Tools that facilitate using all of the different agents also seem to be the right call in 2026. Models are constantly leapfrogging each other, so it’s beneficial to not be beholden to one family of models if you want to stay on the frontier. Different agents have different personalities and strengths, which are hard to discern until you’ve seen how they operate in your codebase.
We like Claude for spec-writing, Codex for reviews, Gemini for task research.
Commercial beekeepers move their hives from Florida to California to chase the almond bloom, and to Washington for apples. You should always be moving your hives to maximize your honey.

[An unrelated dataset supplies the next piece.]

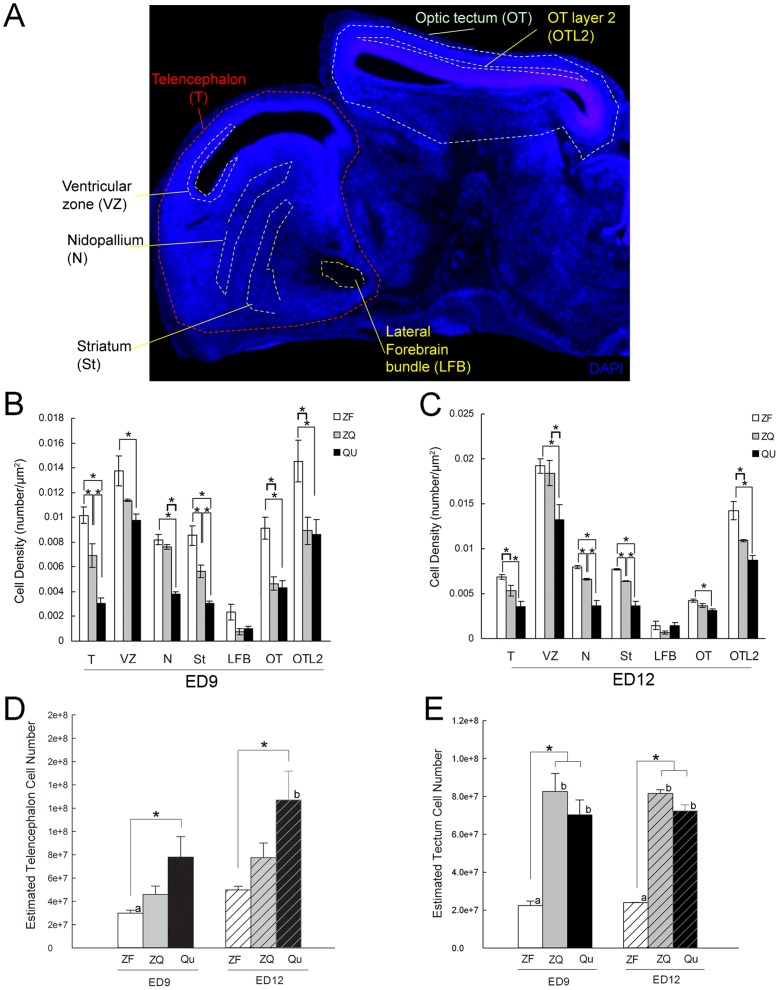
Quail host environment changes the cell density of the zebra finch telencephalon.(A) DAPI stained image of representative regions selected for cell density measurements in a quail sagittal sections at ED12. (B) Estimated cell density in subregions at ED9. (C) Estimated cell density in subregions at ED12. (D) Estimated total cell numbers in the telencephala at ED9 and ED12. (E) Estimated total cell numbers in the tecta. *: p<0.04, among groups; a–b: p<0.04 between stages; Kruskal–Wallis one-way ANOVA, Dunn's post hoc test in VZ in (B), St in (C), and in (D); parametric one-way ANOVA, Tukey's post hoc test in rest of regions in B, C and E (at ED9, n = 4 ZF, 4 ZQ, and 3 QU; at ED12, n = 3 ZF, 3 ZQ, and 3 QU). Error bars, S.E.M.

From Beekeeper to Apiary Manager
Two days after I’d first learned of Gastown, my boss and I had our first walking 1:1 of the new year. I was three weeks from my one-year anniversary at Logic, and he asked how the last year had been. My answer: it was the most exhilarating, growth-inducing year of my career, with the possible exception of my first year out of school. The way I build software now is profoundly different from how I built it just 12 months ago.
In 2025, engineering became beekeeping. In 2026, the frontier isn’t the bees. It’s the infrastructure around them. Nobody has the apiary figured out yet, but a lot of people are building, experimenting, and sharing what they’ve learned.
If you’re building something similar, we’d love to hear about it either in the comments or at ben@logic.app. We’re all figuring this out together and would love to compare notes.
Don’t tell AppleCare.
We have agents that run in the cloud too, but we all know local is better.
A sentence that actually came out of my mouth: "One sec, I just need to sling a couple of convoys so that my polecats can stay busy while we're getting lunch."
The phrase "Do not use Gas Town" appears four times in Steve's post.